Start of RECORDS FOR THE EXERCISE
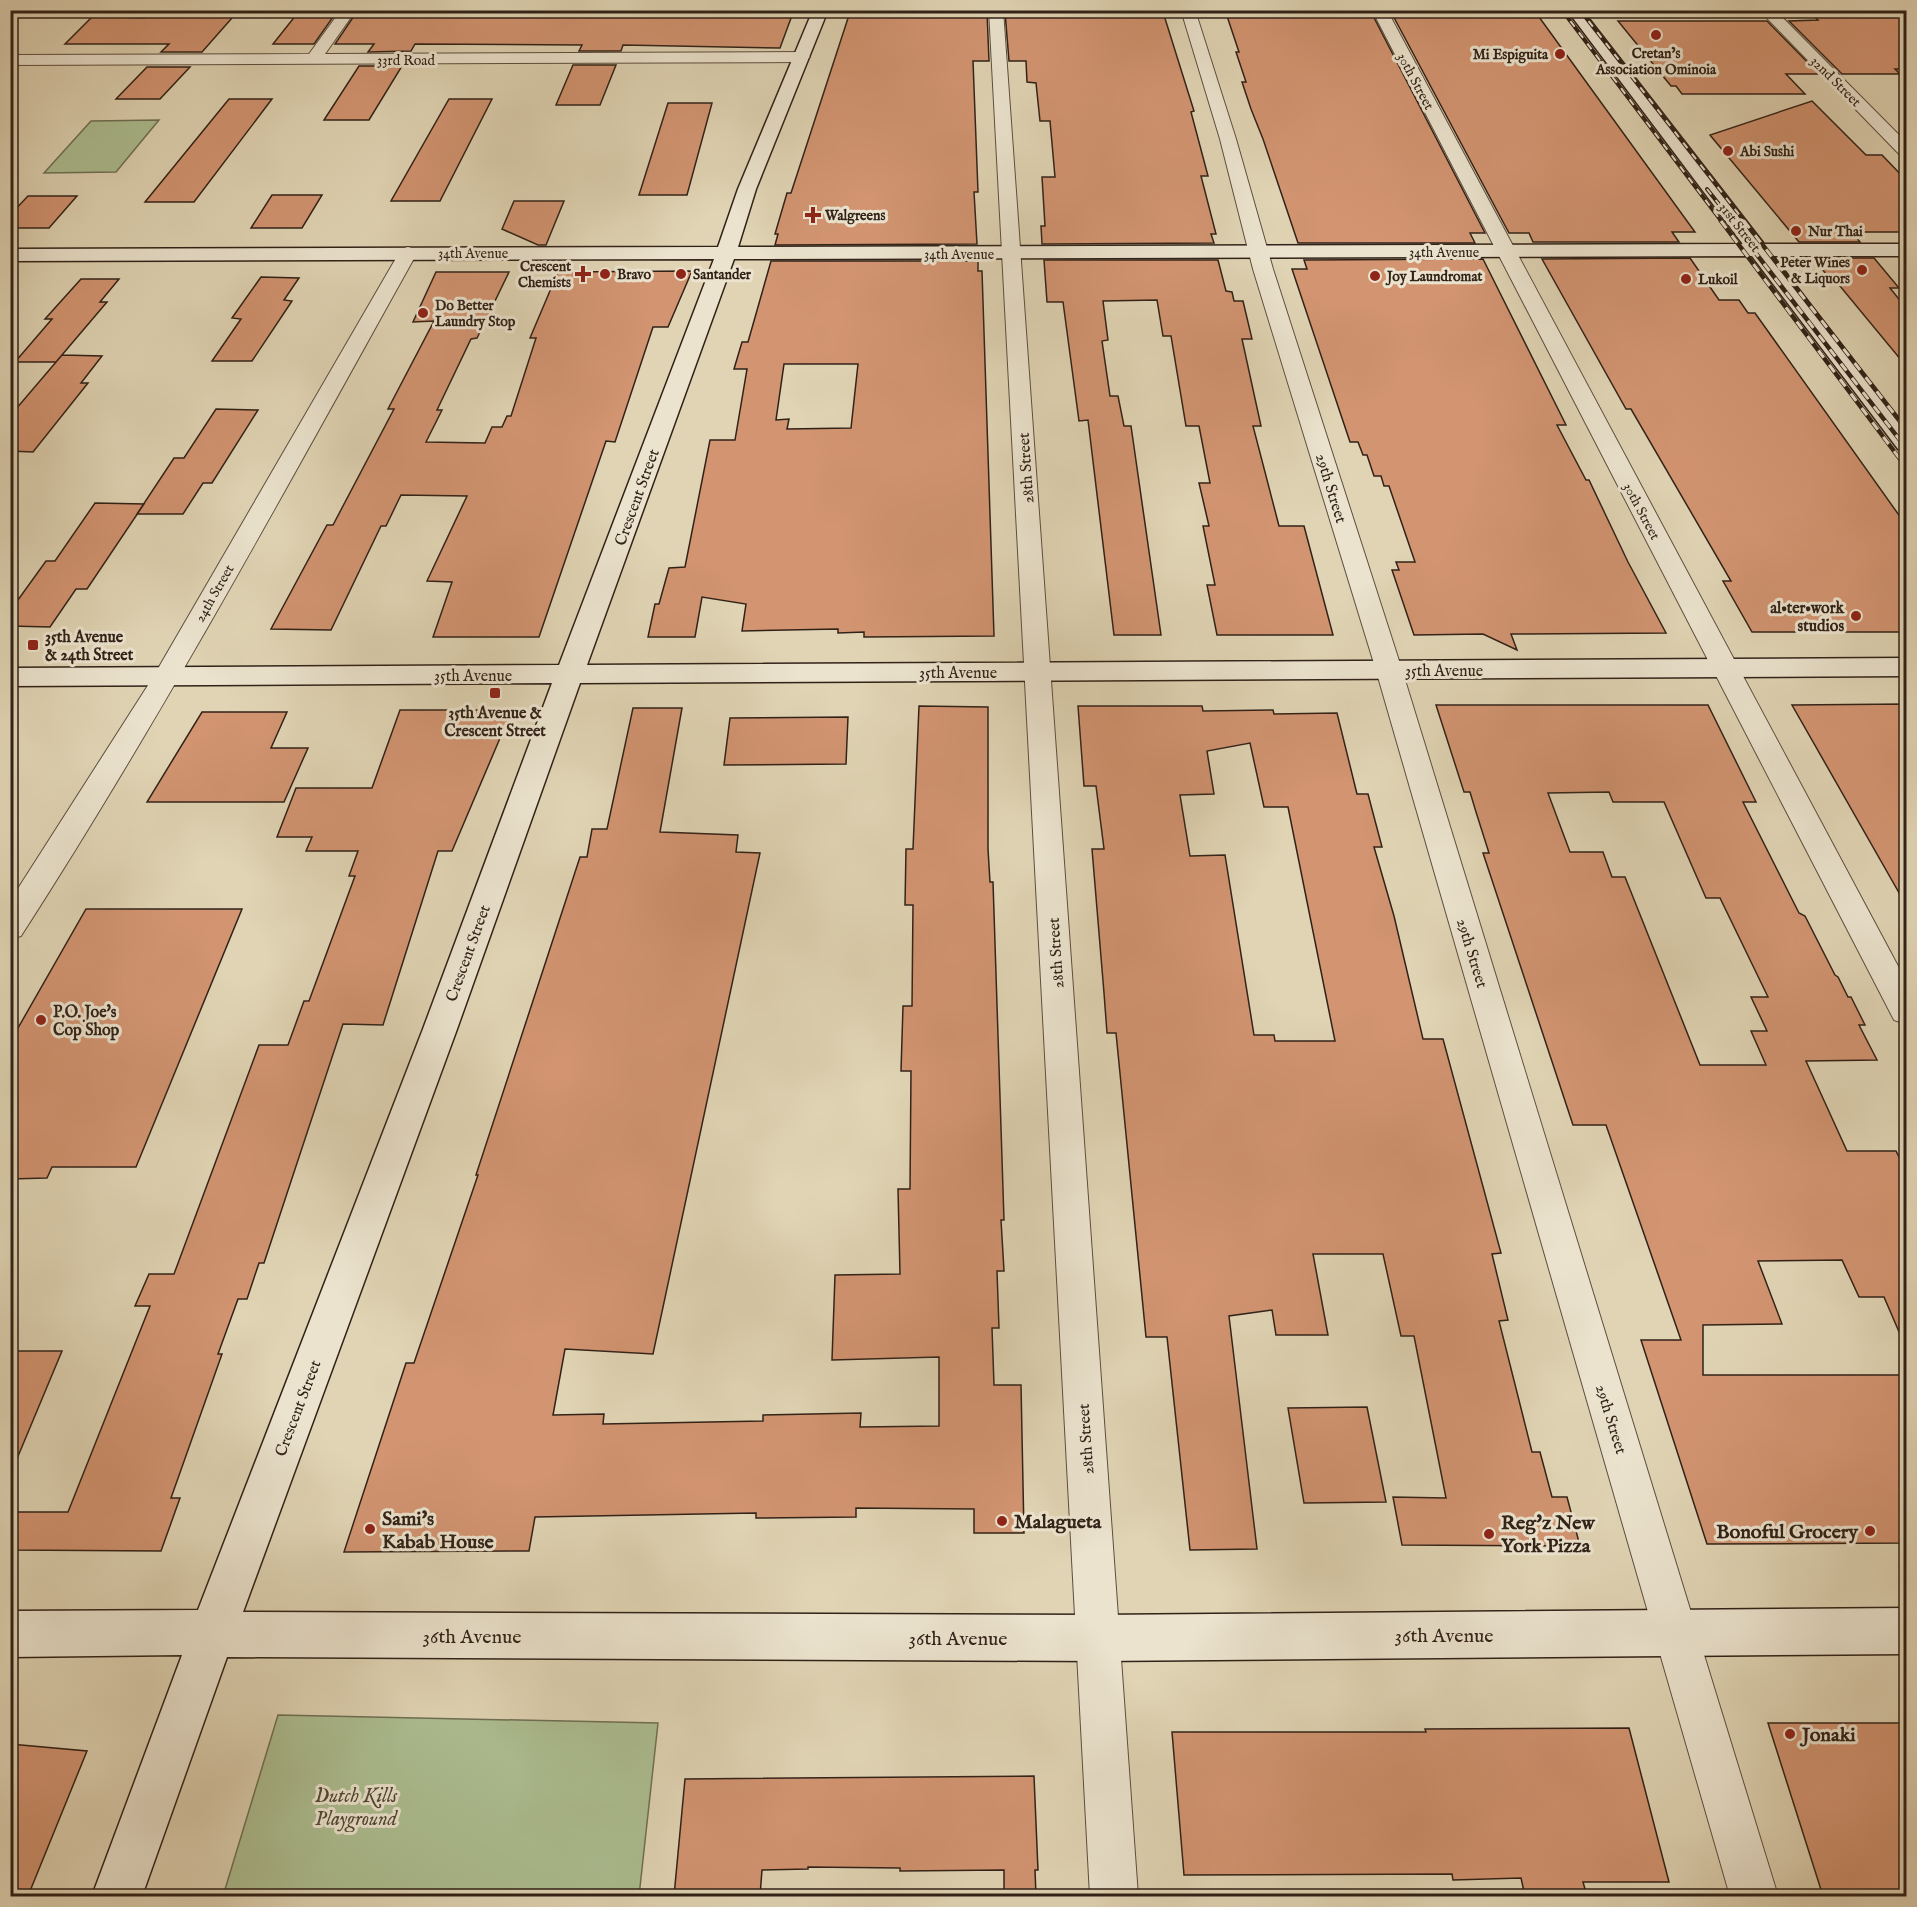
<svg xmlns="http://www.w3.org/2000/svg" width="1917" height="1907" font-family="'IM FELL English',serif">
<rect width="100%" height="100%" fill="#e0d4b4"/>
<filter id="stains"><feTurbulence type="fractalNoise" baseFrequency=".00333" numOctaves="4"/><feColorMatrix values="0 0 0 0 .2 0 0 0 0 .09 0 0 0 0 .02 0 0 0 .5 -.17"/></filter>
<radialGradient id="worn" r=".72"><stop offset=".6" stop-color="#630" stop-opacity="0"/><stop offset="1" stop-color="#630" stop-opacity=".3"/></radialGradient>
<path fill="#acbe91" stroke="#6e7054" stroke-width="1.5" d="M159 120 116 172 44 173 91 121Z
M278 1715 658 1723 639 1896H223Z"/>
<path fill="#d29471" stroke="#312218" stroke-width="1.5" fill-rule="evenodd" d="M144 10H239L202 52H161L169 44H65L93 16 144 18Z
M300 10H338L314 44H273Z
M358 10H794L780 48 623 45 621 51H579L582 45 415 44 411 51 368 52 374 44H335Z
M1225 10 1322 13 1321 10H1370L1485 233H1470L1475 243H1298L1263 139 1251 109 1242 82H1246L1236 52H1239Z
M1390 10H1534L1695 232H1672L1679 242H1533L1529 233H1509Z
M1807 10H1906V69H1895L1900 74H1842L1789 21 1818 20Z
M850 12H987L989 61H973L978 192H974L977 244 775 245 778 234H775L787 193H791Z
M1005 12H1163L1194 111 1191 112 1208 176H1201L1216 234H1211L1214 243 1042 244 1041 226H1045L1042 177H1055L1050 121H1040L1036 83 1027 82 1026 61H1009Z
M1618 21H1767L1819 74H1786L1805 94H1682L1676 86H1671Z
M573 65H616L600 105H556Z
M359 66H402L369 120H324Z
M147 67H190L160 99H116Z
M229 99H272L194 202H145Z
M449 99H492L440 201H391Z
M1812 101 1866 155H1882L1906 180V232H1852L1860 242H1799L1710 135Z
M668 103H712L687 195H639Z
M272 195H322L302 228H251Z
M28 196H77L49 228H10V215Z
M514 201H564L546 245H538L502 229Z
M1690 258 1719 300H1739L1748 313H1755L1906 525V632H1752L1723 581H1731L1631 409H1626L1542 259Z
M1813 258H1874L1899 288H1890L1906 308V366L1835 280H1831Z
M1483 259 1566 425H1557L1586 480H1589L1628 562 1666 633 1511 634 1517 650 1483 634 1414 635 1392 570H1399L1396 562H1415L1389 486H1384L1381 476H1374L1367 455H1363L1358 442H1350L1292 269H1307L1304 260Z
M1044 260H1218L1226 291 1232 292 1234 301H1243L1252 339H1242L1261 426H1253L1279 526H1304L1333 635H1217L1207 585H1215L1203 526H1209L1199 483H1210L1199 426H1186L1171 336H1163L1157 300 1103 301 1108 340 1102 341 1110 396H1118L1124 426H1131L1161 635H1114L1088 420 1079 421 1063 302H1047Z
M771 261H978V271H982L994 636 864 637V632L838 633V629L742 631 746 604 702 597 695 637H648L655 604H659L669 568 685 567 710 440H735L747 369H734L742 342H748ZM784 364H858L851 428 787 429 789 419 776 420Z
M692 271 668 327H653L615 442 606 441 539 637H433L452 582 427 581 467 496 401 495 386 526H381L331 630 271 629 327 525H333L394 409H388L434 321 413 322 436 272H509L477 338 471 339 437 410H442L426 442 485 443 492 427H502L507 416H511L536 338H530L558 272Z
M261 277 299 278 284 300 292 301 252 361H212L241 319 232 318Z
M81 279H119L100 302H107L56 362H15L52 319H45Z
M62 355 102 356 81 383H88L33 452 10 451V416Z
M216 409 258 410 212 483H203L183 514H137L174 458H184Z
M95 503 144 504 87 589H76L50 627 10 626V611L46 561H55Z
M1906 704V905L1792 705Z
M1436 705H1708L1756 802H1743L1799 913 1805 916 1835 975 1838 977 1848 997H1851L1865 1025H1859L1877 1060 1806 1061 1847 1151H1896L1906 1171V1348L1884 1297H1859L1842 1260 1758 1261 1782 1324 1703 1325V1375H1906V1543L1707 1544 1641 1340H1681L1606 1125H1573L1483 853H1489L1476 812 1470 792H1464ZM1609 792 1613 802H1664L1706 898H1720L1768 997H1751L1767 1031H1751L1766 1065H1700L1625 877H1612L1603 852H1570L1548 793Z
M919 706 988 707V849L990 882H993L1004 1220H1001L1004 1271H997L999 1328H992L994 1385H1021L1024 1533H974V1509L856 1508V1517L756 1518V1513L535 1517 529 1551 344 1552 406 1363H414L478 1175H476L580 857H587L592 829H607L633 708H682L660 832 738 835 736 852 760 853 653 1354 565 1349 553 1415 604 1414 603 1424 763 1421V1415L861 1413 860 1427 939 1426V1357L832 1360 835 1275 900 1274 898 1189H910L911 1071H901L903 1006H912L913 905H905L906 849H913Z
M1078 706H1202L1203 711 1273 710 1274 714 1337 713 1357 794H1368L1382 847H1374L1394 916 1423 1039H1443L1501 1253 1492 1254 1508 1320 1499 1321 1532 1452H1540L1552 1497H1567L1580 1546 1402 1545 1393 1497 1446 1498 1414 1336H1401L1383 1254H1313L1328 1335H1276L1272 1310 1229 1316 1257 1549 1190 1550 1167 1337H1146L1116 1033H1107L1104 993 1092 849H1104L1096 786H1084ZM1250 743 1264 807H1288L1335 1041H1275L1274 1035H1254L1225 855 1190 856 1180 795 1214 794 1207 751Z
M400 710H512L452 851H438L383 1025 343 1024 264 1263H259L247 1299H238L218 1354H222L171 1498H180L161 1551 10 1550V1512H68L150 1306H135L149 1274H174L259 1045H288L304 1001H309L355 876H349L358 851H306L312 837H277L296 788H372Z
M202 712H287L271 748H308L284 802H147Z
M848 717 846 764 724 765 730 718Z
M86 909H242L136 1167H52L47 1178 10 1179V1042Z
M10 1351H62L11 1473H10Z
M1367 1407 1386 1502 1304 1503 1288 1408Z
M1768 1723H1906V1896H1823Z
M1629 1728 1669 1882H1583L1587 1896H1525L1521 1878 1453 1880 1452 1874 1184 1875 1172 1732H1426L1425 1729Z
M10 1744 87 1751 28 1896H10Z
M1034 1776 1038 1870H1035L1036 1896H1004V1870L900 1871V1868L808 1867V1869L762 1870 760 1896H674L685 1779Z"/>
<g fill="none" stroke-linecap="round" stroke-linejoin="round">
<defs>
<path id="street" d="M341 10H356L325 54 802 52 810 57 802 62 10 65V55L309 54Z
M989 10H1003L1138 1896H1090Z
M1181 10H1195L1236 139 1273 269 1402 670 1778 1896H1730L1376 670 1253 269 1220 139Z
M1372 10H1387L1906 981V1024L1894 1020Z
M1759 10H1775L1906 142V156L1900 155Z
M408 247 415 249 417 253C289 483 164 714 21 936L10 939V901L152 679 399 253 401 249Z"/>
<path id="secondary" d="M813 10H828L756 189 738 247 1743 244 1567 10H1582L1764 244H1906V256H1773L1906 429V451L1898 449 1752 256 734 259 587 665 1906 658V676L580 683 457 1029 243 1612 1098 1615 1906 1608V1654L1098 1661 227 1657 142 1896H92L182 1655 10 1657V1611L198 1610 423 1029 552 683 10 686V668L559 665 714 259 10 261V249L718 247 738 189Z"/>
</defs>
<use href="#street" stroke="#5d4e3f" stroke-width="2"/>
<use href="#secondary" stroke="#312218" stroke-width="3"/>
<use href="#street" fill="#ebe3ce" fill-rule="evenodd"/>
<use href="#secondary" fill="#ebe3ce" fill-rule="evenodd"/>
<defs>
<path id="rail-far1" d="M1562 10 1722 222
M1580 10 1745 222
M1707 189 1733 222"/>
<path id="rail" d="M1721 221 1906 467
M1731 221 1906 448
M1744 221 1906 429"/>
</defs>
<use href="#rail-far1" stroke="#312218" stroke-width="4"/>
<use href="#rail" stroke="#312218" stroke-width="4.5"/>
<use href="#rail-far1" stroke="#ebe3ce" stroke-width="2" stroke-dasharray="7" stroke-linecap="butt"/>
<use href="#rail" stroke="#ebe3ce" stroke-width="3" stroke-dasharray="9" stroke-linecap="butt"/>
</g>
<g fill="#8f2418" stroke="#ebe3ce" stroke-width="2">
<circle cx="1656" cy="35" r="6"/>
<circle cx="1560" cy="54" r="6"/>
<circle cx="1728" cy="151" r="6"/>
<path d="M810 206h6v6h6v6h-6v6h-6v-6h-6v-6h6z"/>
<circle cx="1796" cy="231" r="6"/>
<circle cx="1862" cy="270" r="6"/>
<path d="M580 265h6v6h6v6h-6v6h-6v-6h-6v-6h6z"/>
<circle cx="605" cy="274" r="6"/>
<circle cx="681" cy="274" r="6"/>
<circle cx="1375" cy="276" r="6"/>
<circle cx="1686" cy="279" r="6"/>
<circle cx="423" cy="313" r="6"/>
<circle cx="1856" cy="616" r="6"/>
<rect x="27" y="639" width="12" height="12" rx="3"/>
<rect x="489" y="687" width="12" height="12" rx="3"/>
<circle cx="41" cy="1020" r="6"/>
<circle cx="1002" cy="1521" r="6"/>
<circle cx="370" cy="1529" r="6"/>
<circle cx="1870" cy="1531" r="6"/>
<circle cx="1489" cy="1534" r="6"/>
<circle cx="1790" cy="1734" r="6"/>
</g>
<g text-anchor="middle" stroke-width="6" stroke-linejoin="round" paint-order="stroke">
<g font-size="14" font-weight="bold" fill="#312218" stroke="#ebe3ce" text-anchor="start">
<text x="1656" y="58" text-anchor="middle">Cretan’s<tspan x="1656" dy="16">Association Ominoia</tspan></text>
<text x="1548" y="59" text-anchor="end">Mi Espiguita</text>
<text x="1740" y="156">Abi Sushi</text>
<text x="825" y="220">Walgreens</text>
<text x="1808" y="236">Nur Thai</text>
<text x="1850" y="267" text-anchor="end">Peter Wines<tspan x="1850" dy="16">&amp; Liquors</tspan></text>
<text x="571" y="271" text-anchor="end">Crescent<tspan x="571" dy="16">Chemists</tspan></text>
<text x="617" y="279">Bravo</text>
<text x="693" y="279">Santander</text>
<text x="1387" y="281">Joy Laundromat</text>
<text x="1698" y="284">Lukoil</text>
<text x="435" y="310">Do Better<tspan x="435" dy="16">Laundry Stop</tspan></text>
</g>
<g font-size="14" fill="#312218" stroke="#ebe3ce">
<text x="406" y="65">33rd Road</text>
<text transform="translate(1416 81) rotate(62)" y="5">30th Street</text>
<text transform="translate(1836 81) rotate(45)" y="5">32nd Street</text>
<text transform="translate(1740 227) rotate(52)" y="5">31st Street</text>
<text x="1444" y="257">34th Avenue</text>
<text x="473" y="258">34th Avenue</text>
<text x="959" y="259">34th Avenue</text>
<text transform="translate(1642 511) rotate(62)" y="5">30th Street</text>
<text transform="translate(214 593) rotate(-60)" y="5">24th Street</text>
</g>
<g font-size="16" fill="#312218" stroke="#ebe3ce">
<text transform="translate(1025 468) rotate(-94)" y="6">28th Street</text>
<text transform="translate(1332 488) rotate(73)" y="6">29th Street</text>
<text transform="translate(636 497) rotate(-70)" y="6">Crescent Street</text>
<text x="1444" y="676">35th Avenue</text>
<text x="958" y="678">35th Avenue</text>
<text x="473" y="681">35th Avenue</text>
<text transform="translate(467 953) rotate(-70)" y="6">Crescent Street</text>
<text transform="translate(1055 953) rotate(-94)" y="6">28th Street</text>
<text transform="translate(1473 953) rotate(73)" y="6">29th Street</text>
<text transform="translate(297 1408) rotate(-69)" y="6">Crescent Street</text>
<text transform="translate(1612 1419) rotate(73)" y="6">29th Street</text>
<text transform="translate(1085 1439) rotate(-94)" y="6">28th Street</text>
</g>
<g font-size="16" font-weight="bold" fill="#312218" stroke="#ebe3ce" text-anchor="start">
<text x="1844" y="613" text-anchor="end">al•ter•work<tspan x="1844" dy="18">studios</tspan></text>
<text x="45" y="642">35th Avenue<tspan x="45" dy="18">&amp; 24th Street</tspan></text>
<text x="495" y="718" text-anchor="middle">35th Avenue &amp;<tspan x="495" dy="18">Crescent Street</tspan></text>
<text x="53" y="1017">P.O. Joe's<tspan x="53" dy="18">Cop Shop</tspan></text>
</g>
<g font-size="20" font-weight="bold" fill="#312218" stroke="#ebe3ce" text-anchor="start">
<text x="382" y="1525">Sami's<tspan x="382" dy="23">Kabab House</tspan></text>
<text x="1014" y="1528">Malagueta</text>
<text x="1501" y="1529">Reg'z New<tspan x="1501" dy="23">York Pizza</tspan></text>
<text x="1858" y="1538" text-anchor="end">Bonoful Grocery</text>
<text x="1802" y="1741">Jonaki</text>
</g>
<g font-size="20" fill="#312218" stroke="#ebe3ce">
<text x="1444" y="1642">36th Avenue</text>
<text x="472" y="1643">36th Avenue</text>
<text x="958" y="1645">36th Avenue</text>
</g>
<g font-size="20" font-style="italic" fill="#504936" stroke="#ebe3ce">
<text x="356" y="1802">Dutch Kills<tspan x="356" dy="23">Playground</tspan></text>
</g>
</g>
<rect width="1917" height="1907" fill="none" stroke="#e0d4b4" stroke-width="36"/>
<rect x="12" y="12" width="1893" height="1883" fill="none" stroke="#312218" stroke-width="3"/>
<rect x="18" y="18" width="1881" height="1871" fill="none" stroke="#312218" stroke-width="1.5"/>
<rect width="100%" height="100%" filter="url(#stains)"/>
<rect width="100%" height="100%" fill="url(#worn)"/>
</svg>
End of RECORDS FOR THE EXERCISE
- WHAT NEEDS TO BE DONE -
Please give the number of lines in the data above that contain the word "worn", with nothing else.

- EXPECTED ANSWER -
2